Bacterial resistance is one of the biggest looming health threats for modern medicine, but new research by a transatlantic team of researchers has offered a better understanding of how this resistance spreads—and how to stop it.
The culprit behind bacteria’s resistance to antibiotics are packets of DNA called plasmids, which sit inside bacterial cells but replicate separately from the cell’s main chromosomal DNA. Plasmids carry a small number of genes that can encode for certain functions, including resistance to antimicrobial drugs.
The process by which one bacterium transfers genetic material to another through direct contact, knows as conjugation, was first discovered in the 1940s. But the mechanism by which two bacterial cells make the attachment required for the efficient transfer of DNA had remained a mystery.
A team led by Imperial College London researchers in collaboration with researchers at the University of Virginia used high-power cryo-electron microscopy, AI and bioinformatics to understand how the process works in several bacterial pathogens found in humans such as Salmonella and E. coli.

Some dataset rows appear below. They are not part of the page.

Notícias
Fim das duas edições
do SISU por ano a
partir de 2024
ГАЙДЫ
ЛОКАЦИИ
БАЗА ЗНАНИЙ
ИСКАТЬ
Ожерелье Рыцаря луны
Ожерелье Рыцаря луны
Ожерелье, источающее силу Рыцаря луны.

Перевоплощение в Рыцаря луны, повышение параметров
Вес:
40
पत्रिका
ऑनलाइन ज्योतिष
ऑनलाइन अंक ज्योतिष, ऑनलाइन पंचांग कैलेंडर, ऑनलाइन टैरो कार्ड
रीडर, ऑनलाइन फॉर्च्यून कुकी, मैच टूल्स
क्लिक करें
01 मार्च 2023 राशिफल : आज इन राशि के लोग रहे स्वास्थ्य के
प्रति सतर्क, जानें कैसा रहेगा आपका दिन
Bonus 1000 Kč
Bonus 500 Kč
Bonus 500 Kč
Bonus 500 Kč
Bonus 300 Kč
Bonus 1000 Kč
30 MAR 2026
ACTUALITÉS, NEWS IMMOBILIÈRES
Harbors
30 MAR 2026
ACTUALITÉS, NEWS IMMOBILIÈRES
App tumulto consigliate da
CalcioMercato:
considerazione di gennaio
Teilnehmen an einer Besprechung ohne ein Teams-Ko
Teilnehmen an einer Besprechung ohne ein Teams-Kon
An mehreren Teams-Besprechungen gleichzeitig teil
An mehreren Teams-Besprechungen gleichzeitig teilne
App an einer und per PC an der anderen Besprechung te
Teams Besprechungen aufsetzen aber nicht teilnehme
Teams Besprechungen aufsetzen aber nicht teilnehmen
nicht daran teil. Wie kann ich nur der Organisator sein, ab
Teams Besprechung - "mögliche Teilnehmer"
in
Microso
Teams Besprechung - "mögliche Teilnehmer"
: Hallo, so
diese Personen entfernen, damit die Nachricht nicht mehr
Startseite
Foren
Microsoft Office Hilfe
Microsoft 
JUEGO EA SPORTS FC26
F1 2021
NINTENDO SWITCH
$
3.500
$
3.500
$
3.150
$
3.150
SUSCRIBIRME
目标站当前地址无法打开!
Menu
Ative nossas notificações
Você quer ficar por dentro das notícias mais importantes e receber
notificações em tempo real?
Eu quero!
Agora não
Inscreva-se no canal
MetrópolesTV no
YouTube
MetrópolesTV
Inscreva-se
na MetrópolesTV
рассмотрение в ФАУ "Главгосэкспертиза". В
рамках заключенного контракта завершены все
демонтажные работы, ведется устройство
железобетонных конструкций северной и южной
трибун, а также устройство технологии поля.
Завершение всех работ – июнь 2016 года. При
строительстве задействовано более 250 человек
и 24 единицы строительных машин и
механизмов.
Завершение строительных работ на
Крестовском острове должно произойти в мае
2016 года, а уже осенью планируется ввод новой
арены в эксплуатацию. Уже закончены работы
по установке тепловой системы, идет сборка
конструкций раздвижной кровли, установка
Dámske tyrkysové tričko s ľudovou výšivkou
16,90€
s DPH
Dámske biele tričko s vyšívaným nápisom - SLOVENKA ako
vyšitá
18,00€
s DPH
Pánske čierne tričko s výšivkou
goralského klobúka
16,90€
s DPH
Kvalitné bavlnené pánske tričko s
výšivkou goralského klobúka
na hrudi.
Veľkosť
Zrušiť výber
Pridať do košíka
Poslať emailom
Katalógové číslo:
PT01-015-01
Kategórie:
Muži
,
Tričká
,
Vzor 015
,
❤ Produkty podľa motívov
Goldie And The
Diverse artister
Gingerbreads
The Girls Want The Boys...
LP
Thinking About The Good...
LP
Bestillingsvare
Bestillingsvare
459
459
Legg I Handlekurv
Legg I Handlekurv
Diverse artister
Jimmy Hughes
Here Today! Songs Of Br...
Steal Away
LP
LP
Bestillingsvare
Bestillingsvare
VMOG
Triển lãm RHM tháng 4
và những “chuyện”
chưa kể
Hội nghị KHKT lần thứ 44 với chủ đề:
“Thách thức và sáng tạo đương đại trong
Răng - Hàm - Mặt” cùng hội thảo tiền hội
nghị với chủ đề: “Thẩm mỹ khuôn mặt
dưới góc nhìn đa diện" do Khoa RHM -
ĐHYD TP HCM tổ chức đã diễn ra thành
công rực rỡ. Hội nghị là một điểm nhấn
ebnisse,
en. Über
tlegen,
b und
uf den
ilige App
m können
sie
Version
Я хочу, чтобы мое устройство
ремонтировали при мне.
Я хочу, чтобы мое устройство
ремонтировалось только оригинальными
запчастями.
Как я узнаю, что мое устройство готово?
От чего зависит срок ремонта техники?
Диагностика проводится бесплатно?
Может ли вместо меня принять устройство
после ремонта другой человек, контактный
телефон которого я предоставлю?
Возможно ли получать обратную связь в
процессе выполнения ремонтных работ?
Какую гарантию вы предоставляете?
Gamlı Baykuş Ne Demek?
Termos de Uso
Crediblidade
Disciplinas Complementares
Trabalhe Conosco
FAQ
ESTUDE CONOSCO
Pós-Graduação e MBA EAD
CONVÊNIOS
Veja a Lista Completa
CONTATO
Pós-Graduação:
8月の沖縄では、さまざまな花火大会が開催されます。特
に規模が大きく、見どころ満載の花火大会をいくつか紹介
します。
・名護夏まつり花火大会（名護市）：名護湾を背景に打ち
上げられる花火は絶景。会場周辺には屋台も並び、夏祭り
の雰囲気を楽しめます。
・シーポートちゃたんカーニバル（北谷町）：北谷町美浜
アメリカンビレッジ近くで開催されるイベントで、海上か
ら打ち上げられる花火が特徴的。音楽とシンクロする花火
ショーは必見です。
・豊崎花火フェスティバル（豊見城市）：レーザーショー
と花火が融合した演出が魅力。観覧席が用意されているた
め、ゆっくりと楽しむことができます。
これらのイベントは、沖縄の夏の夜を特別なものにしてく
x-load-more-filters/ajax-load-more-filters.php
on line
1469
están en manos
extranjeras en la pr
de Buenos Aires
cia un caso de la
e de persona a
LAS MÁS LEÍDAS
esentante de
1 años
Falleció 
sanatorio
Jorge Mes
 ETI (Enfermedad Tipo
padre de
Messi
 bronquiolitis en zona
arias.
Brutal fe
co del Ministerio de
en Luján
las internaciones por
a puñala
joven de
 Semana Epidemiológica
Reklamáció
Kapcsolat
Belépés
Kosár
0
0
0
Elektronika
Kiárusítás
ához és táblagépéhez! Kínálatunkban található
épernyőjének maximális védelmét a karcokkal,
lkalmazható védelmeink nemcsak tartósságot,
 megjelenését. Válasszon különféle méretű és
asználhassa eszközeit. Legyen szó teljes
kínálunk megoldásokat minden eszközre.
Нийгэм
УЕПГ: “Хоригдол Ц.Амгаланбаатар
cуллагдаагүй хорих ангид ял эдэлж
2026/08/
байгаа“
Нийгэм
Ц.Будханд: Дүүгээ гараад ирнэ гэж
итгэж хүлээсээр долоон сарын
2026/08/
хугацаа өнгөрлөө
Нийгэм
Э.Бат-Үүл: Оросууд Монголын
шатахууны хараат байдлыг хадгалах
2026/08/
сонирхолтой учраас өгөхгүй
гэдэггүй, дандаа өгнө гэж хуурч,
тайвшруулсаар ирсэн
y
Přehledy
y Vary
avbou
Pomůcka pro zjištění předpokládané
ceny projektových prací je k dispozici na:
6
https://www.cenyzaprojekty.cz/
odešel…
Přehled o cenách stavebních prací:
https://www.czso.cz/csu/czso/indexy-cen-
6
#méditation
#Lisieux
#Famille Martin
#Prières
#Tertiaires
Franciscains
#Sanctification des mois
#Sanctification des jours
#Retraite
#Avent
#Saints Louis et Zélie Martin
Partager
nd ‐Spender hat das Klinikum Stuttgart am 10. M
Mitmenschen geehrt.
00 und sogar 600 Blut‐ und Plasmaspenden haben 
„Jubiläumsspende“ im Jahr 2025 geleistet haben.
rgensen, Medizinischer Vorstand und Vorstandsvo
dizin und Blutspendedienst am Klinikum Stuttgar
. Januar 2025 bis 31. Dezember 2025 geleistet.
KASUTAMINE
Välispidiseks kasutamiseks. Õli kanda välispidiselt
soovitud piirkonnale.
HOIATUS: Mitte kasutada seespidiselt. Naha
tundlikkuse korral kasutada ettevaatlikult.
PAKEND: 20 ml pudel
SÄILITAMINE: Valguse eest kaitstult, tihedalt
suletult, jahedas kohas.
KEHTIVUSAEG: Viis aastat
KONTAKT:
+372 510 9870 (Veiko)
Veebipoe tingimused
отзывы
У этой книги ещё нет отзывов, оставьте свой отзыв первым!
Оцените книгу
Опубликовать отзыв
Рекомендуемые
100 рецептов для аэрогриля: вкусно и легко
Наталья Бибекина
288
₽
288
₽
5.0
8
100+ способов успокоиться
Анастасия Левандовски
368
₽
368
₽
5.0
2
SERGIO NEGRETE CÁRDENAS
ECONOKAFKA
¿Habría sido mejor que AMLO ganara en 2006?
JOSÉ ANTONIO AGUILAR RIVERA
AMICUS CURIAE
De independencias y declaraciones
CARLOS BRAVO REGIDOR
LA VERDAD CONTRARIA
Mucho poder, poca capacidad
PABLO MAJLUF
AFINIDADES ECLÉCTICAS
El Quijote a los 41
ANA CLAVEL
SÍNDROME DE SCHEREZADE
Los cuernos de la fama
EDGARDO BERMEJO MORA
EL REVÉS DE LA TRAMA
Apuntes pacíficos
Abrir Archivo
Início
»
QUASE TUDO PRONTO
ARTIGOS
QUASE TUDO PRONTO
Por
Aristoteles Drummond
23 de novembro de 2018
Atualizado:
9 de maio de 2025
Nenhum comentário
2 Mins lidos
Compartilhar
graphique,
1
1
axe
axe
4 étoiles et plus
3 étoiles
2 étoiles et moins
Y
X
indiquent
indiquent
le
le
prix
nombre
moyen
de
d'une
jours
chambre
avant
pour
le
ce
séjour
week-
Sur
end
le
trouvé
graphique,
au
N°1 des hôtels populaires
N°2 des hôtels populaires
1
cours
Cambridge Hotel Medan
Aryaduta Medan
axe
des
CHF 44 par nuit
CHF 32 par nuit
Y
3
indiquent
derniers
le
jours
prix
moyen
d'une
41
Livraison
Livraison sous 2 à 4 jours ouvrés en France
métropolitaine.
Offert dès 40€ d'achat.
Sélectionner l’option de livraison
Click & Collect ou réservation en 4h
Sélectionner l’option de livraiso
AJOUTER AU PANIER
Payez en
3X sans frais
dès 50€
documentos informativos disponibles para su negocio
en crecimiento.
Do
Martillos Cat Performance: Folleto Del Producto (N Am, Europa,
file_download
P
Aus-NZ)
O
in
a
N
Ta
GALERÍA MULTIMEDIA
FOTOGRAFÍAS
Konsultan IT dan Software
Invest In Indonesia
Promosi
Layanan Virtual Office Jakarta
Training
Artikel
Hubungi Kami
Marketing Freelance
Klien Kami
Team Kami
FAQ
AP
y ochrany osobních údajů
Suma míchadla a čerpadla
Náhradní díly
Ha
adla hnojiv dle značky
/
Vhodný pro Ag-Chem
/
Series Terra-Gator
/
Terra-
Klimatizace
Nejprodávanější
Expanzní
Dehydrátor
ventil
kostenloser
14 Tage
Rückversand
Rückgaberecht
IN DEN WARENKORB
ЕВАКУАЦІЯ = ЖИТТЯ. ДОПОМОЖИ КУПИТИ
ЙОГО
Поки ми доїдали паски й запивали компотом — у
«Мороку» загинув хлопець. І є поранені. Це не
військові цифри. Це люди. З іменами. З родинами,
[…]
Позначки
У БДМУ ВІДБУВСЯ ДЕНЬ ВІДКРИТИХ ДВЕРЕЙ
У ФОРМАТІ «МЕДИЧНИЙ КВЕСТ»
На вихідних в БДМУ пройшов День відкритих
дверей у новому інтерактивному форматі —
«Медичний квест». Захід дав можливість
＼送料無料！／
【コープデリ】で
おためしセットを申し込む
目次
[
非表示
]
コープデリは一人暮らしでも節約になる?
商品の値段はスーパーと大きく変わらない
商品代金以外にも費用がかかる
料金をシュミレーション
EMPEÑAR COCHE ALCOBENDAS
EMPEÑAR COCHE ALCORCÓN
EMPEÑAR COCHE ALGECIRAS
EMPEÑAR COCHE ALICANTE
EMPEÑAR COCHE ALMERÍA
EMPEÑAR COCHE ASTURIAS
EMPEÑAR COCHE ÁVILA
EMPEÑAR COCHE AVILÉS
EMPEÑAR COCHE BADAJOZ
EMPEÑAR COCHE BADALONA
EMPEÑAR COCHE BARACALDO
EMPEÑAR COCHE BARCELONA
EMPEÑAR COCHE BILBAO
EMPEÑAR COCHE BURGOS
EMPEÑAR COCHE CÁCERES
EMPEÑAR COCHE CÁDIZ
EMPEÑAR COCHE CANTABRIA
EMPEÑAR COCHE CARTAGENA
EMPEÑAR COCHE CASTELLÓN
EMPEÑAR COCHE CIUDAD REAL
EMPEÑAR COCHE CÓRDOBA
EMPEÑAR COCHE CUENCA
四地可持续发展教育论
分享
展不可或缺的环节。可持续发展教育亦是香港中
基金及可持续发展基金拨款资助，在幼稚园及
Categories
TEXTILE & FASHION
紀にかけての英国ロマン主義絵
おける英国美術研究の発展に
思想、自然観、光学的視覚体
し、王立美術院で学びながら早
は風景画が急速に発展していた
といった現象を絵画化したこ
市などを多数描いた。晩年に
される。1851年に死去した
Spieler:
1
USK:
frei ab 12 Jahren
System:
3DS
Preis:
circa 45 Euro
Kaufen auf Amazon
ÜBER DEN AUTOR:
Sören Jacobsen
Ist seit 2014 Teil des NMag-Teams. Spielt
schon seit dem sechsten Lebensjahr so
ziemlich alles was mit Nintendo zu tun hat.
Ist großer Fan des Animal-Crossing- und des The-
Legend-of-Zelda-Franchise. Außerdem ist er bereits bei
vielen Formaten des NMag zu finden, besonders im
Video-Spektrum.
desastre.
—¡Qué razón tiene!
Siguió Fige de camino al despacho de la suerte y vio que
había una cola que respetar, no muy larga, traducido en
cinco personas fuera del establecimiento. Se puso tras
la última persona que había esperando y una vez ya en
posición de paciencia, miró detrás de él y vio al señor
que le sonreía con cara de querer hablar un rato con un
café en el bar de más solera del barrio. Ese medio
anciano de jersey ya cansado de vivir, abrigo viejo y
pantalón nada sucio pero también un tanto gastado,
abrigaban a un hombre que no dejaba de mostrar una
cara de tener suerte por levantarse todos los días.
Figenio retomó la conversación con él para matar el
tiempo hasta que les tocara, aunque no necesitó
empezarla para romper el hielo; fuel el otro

They discovered that during conjugation, a protein from the donor bacteria acts as a “plug” to attach itself to a “socket” on the outer membrane of a recipient bacteria. Plasmids that are shared by conjugation express one of four variants of the “plug” protein, each of which can bind to a specific “plug,” according to the research, published June 13 in the journal Nature Microbiology.
With an estimated 10 million deaths worldwide expected to be attributed to infection with resistant bacteria by 2050, there is an urgent need to find a solution to antimicrobial resistance. Understanding the molecular basis of bacterial conjugation could enable scientists to develop new approaches that slow the spread of antimicrobial resistance, the researchers pointed out.
“The spread of antimicrobial resistance is an acute problem affecting human health globally, and we urgently need new tools to fight it,” lead researcher Gad Frankel, from the MRC Centre for Molecular Bacteriology and Infection at Imperial College London, said in a statement.
“Understanding, and ultimately interrupting, the process by which bacteria share their abilities to evade antimicrobial drugs will go a long way to helping stall the spread of resistance,” Frankel said.
The latest discovery is just the start. The team will continue to study the interactions of these “plugs” and “sockets,” including the drivers of plasmid specialization and how conjugation dynamics and preferences play out in communities of mixed microbes. Their long-term goal: to “lay the foundations for new approaches to block the spread of antibiotic resistance.”